Information shown Block Start
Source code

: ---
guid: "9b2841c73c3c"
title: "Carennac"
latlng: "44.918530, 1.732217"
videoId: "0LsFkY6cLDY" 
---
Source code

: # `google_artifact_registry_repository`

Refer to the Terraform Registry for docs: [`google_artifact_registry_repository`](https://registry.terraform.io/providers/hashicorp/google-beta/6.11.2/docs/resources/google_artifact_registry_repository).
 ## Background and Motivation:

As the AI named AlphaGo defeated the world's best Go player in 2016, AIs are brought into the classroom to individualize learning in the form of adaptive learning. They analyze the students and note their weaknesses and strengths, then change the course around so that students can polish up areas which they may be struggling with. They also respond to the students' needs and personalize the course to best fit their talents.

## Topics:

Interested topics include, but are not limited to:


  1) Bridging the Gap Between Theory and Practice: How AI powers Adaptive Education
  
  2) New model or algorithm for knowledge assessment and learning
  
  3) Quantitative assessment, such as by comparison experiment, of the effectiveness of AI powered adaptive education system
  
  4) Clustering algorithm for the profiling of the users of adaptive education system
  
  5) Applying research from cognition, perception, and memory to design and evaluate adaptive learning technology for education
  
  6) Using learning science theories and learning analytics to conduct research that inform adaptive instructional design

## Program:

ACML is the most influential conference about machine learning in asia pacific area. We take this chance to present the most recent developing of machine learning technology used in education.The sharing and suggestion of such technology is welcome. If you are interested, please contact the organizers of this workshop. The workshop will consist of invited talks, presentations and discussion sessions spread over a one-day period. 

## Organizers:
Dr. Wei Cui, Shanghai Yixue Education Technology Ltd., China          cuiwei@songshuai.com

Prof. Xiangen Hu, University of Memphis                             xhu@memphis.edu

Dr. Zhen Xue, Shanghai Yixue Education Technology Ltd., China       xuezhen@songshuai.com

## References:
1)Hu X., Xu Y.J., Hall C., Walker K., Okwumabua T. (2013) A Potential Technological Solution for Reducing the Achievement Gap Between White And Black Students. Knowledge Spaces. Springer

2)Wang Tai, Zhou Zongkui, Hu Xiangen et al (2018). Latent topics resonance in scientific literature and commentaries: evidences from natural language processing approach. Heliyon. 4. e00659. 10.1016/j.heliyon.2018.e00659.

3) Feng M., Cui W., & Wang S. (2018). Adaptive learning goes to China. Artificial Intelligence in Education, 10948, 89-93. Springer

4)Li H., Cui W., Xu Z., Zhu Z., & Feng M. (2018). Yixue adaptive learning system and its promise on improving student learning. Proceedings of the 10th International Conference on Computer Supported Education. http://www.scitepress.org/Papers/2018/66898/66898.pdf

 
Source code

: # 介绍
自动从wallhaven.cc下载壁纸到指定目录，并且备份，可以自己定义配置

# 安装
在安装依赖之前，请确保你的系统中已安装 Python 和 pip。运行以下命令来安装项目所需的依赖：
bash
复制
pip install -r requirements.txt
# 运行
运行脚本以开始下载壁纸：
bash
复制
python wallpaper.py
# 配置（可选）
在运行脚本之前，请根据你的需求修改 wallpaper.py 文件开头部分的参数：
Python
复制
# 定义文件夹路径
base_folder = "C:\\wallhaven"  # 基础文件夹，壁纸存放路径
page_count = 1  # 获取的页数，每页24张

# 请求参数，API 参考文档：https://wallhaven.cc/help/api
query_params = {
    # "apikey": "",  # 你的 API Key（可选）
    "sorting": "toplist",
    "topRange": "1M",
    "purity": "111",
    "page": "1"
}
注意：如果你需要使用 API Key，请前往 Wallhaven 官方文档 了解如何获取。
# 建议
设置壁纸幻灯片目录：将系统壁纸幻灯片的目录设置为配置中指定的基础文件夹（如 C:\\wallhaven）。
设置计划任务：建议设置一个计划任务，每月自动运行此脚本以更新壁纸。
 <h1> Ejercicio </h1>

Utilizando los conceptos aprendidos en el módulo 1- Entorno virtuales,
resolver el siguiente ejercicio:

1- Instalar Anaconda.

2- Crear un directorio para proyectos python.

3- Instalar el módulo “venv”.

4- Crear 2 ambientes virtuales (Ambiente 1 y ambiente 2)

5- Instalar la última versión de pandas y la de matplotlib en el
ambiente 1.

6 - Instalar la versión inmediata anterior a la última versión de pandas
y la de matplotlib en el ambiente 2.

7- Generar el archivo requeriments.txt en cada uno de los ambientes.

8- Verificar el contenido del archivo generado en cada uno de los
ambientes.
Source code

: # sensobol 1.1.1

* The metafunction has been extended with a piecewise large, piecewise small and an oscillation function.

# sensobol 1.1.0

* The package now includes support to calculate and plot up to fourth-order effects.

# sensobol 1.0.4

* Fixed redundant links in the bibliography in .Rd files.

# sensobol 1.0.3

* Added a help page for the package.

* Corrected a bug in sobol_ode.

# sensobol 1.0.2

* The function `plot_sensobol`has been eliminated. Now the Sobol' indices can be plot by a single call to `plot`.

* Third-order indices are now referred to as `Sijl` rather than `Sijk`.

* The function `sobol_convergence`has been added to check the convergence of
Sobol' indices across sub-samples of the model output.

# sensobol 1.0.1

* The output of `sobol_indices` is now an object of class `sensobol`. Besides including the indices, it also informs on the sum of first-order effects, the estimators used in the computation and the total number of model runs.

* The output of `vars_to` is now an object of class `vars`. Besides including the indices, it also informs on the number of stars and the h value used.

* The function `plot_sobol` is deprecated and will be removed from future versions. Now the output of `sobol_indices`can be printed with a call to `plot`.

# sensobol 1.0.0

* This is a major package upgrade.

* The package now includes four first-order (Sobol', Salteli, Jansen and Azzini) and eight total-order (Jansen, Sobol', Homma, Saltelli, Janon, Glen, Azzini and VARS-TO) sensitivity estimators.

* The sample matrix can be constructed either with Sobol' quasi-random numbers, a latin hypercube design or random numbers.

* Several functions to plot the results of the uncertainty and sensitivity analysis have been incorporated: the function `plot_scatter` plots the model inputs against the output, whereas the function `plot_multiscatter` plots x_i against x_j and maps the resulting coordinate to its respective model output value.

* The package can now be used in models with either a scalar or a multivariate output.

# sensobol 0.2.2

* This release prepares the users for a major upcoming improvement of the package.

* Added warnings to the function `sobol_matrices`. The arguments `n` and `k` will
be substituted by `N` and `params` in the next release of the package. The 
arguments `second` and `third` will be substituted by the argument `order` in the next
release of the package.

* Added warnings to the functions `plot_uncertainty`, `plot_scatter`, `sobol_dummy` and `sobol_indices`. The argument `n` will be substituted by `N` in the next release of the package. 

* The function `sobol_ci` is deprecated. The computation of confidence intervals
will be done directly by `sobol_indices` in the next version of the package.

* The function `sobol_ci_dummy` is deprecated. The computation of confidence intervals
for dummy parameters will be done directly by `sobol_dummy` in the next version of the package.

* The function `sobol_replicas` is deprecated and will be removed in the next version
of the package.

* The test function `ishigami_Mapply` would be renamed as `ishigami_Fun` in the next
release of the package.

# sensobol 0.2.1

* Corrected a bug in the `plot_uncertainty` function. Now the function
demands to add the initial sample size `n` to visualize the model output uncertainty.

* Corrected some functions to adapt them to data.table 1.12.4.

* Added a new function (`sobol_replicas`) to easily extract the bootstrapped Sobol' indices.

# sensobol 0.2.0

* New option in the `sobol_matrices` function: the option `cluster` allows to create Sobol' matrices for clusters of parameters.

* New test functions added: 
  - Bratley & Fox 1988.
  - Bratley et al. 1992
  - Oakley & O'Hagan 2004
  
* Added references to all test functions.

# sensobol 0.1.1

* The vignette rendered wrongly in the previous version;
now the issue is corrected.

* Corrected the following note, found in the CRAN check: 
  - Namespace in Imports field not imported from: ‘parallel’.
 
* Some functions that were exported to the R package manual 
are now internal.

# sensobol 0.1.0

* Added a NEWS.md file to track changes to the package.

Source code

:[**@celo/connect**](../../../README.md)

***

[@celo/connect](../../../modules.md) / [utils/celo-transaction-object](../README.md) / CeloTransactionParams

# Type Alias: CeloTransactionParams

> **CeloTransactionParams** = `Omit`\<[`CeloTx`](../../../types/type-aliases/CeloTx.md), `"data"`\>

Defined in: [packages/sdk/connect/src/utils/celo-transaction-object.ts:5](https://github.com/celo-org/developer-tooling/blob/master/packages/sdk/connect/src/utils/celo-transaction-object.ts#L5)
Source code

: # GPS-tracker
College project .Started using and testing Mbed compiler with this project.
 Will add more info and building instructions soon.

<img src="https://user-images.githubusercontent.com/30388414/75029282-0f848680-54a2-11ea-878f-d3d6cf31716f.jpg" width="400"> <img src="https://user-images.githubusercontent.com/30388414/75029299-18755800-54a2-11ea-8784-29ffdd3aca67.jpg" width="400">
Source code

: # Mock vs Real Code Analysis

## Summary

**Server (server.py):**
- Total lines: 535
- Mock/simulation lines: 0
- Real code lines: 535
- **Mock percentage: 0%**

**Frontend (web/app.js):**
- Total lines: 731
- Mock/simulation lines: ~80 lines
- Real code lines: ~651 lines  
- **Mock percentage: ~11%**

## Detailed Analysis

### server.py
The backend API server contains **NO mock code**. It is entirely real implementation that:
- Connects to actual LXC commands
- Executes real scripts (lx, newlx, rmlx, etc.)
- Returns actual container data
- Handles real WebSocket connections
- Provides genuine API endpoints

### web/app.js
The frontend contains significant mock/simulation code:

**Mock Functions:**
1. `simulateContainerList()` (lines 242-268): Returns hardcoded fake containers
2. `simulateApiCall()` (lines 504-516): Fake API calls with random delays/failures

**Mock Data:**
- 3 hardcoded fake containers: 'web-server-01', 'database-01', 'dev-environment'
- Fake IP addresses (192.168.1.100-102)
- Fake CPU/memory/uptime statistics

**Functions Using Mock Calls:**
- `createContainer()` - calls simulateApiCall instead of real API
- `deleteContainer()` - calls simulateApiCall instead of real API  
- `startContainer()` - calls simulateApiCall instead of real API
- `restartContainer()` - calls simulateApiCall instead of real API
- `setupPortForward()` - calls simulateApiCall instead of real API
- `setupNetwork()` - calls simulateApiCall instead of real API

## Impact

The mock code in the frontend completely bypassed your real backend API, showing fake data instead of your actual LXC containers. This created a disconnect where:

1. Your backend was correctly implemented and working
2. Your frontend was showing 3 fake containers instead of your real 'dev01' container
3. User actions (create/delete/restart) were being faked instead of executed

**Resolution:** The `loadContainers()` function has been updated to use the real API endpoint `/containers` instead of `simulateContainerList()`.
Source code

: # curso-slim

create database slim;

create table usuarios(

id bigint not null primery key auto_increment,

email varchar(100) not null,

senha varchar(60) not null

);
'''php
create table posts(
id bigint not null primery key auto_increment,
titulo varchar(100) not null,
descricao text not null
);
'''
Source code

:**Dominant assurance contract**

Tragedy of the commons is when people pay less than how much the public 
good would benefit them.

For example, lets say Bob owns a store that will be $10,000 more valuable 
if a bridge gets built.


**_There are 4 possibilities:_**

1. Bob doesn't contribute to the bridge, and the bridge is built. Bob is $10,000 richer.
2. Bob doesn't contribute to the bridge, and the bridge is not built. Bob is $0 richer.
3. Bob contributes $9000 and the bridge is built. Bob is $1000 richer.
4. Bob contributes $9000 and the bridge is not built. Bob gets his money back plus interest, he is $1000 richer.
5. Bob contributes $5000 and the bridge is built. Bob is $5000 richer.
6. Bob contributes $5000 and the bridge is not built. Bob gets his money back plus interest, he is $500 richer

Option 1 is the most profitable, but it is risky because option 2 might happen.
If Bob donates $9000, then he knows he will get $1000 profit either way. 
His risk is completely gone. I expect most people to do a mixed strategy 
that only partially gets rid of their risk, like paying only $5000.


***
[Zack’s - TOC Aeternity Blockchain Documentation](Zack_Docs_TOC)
Information shown Block End
Starting with the line that contains "that only partially", restate every line through the end of the records above, exactly and with no other lines.

■ **Written solution**
that only partially gets rid of their risk, like paying only $5000.


***
[Zack’s - TOC Aeternity Blockchain Documentation](Zack_Docs_TOC)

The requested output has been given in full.